*Page text:*
BEGIN
A Virginia court order issued at the time declared him "mentally ill" and said he presented "an imminent danger to self or others," ABC News reported.

Still grieving for the victims, both students and teachers had described a sullen loner whose creative writings for his English literature degree were so laced with violence and venom that they alarmed some people around him.

University Police Chief Wendell Flinchum said his officers confronted Cho in late 2005 after two women complained separately that he had harassed them in person, through phone calls and with instant messages. "I'm not saying they were threats; I'm saying they were annoying," Flinchum told a news conference at the campus.

After the second incident in December 2005, Cho's roommate warned police he might be suicidal, prompting them to issue a "temporary detention order" and send him to a nearby mental health facility for evaluation, Flinchum said.

Officials would not say how long Cho stayed at the facility, but roommates said he was gone for a couple of days. The women declined to file charges against Cho. Neither was among his victims on Monday, police said.

Despite encounters with the law and his past psychiatric treatment, Cho was able to legally purchase the two handguns he used in the attack. The shooting has rekindled debate over U.S. gun laws, the most lenient in the Western world.

News of Cho's past contacts with police and mental health specialists added to accounts of his erratic behavior, raising questions whether anyone could have picked up warning signs.

Cho immigrated from South Korea to the United States with his family in 1992 and was raised in Virginia outside Washington, D.C. Some South Korean officials feared a backlash against the large Korean community in the United States.
END
*Supplied material:*
BEGIN
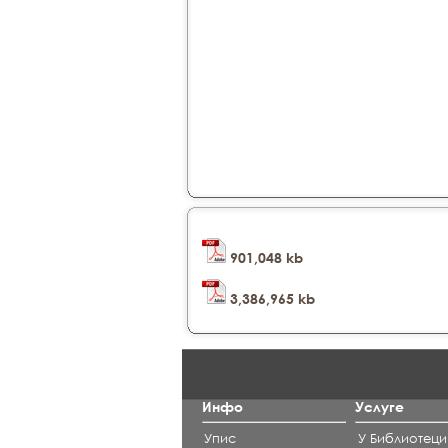
901,048 kb
3,386,965 kb
Инфо
Услуге
Упис
У Библиотеци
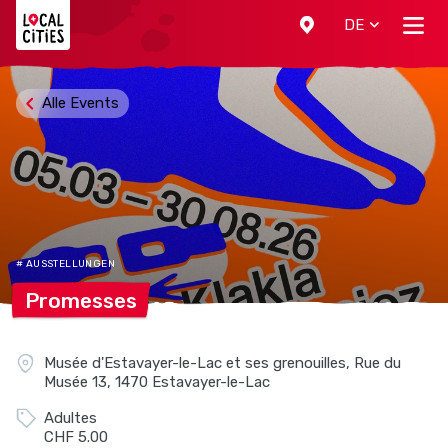
Localcities
DE
Alle Events
# AUSSTELLUNGEN
Promesses
Musée d'Estavayer-le-Lac et ses grenouilles, Rue du
Musée 13, 1470 Estavayer-le-Lac
Adultes
CHF 5.00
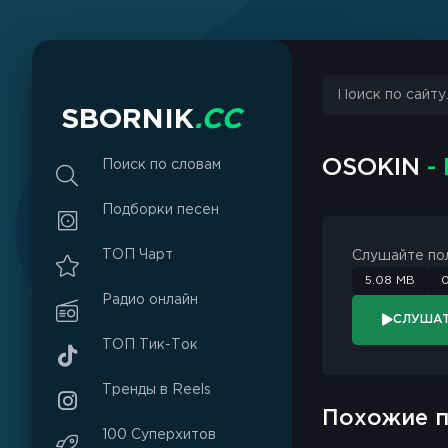
sbornik.cc
Would like to send you notifications
Discard
Allow
S
B
O
R
N
I
K
.
C
C
OSOKIN
-
Поиск по словам
Подборки песен
ТОП Чарт
Слушайте по
5.08 MB
0
Радио онлайн
СЛУША
ТОП Тик-Ток
Тренды в Reels
Похожие п
100 Суперхитов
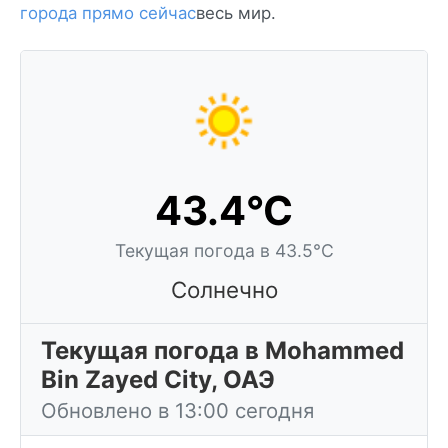
города прямо сейчас
весь мир.
43.4°C
Текущая погода в 43.5°C
Солнечно
Текущая погода в Mohammed
Bin Zayed City, ОАЭ
Обновлено в 13:00 сегодня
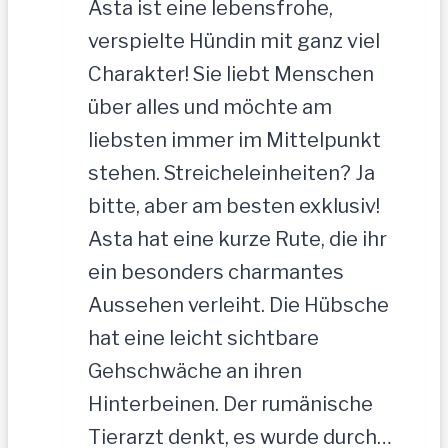
Asta ist eine lebensfrohe,
verspielte Hündin mit ganz viel
Charakter! Sie liebt Menschen
über alles und möchte am
liebsten immer im Mittelpunkt
stehen. Streicheleinheiten? Ja
bitte, aber am besten exklusiv!
Asta hat eine kurze Rute, die ihr
ein besonders charmantes
Aussehen verleiht. Die Hübsche
hat eine leicht sichtbare
Gehschwäche an ihren
Hinterbeinen. Der rumänische
Tierarzt denkt, es wurde durch…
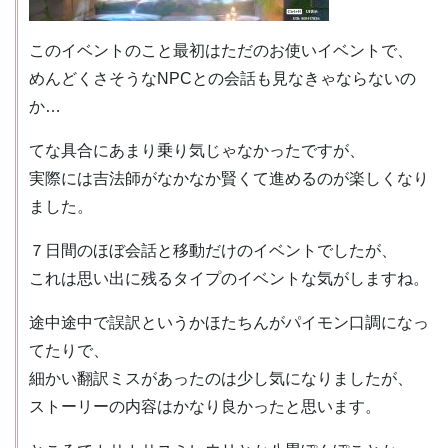
このイベントのこと最初はただのお使いイベントで、
めんどくさそうなNPCとの会話も見なきゃならないの
か…
てな具合にあまり乗り気じゃなかったですが、
実際には吉法師がなかなか賢くて進めるのが楽しくなり
ました。
７日間のほぼ会話と移動だけのイベントでしたが、
これは思い出に残るタイプのイベントな気がしますね。
途中途中で誤訳というかほたちんがパイモン口調になっ
てたりで、
細かい翻訳ミスがあったのは少し気になりましたが、
ストーリーの内容はかなり良かったと思います。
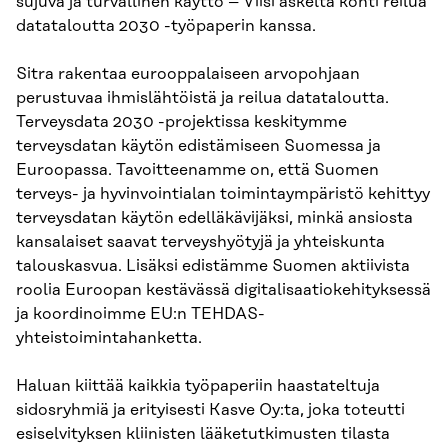
sujuva ja turvallinen käyttö – Viisi askelta kohti reilua
datataloutta 2030 -työpaperin kanssa.
Sitra rakentaa eurooppalaiseen arvopohjaan
perustuvaa ihmislähtöistä ja reilua datataloutta.
Terveysdata 2030 -projektissa keskitymme
terveysdatan käytön edistämiseen Suomessa ja
Euroopassa. Tavoitteenamme on, että Suomen
terveys- ja hyvinvointialan toimintaympäristö kehittyy
terveysdatan käytön edelläkävijäksi, minkä ansiosta
kansalaiset saavat terveyshyötyjä ja yhteiskunta
talouskasvua. Lisäksi edistämme Suomen aktiivista
roolia Euroopan kestävässä digitalisaatiokehityksessä
ja koordinoimme EU:n TEHDAS-
yhteistoimintahanketta.
Haluan kiittää kaikkia työpaperiin haastateltuja
sidosryhmiä ja erityisesti Kasve Oy:ta, joka toteutti
esiselvityksen kliinisten lääketutkimusten tilasta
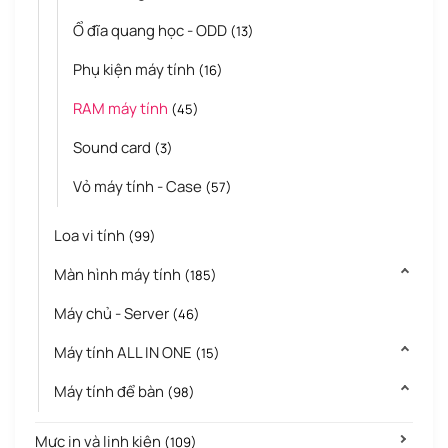
Ổ đĩa quang học - ODD
(13)
Phụ kiện máy tính
(16)
RAM máy tính
(45)
Sound card
(3)
Vỏ máy tính - Case
(57)
Loa vi tính
(99)
Màn hình máy tính
(185)
Máy chủ - Server
(46)
Máy tính ALL IN ONE
(15)
Máy tính để bàn
(98)
Mực in và linh kiện
(109)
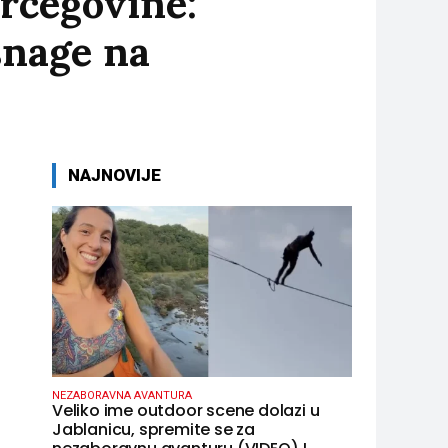
rcegovine:
snage na
NAJNOVIJE
NEZABORAVNA AVANTURA
Veliko ime outdoor scene dolazi u
Jablanicu, spremite se za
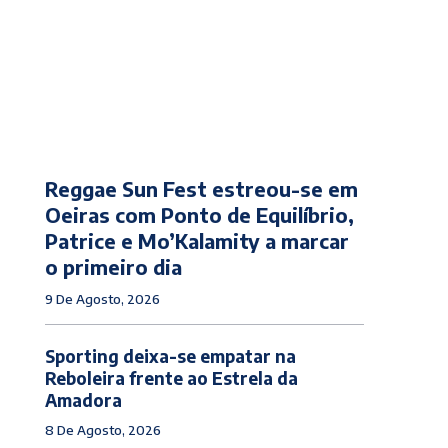
Reggae Sun Fest estreou-se em
Oeiras com Ponto de Equilíbrio,
Patrice e Mo’Kalamity a marcar
o primeiro dia
9 De Agosto, 2026
Sporting deixa-se empatar na
Reboleira frente ao Estrela da
Amadora
8 De Agosto, 2026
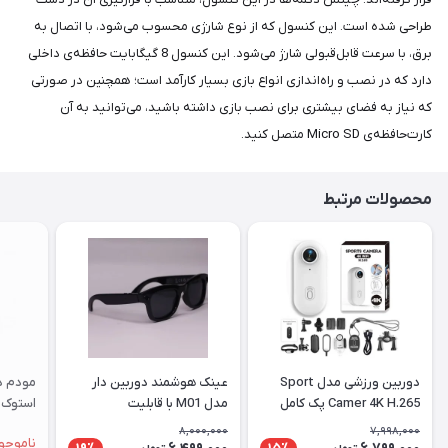
شما
طراحی شده است. این کنسول که از نوع شارژی محسوب می‌شود، با اتصال به
عزیزان
برق، با سرعت قابل‌قبولی شارژ می‌شود. این کنسول 8 گیگابایت حافظه‌ی داخلی
🌹
دارد که در نصب و راه‌اندازی انواع بازی بسیار کارآمد است؛ همچنین در صورتی
"دریافت
که نیاز به فضای بیشتری برای نصب بازی داشته باشید، می‌توانید به آن
کدرهگیری
کارت‌حافظه‌ی Micro SD متصل کنید.
پستی(کلیک
کنید)
محصولات مرتبط
ادامه
دوربین ورزشی مدل Sport
عینک هوشمند دوربین دار
Camer 4K H.265 پک کامل
مدل M01 با قابلیت
استوک |
فیلم‌برداری ۴K
8,000,000
7,998,000
ناموجو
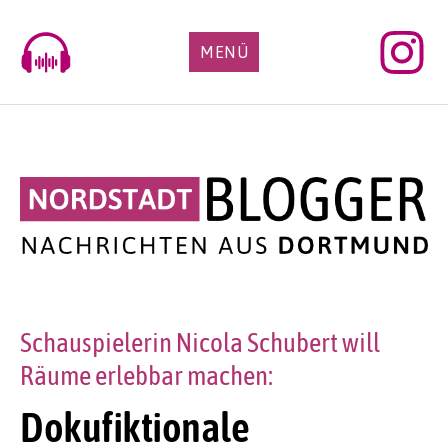
Skip
to
MENÜ
content
Schauspielerin Nicola Schubert will
Räume erlebbar machen:
Dokufiktionale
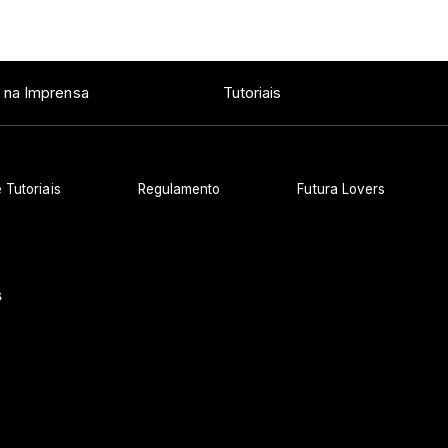
Ver todos os posts
 na Imprensa
Tutoriais
 Tutoriais
Regulamento
Futura Lovers
s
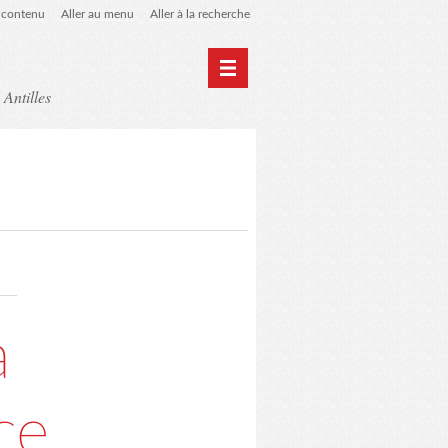
u contenu
Aller au menu
Aller à la recherche
 Antilles
Home
Archives
à
ce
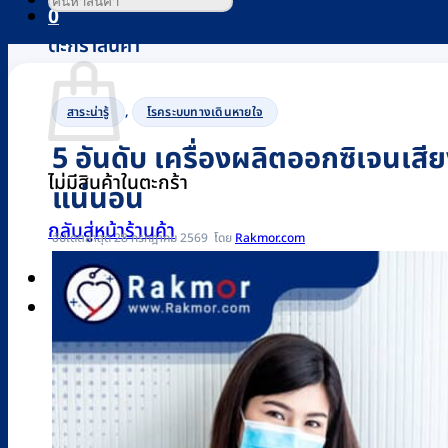
0
ตะกร้าสินค้า
,
สาระน่ารู้
โรคระบบทางเดินหายใจ
5 อันดับ เครื่องผลิตออกซิเจนเสี
ไม่มีสินค้าในตะกร้า
แน่นอน
กลับสู่หน้าร้านค้า
อัปเดตล่าสุด 28 กรกฎาคม 2569
Rakmor.com
0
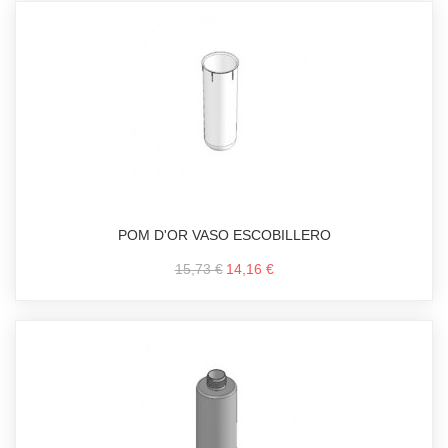
POM D'OR VASO ESCOBILLERO
15,73 €
14,16 €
END
*Your assignment:*
List each way the two women in the news text about Cho said he harassed them.

*Answer:*
In person, through phone calls, and with instant messages.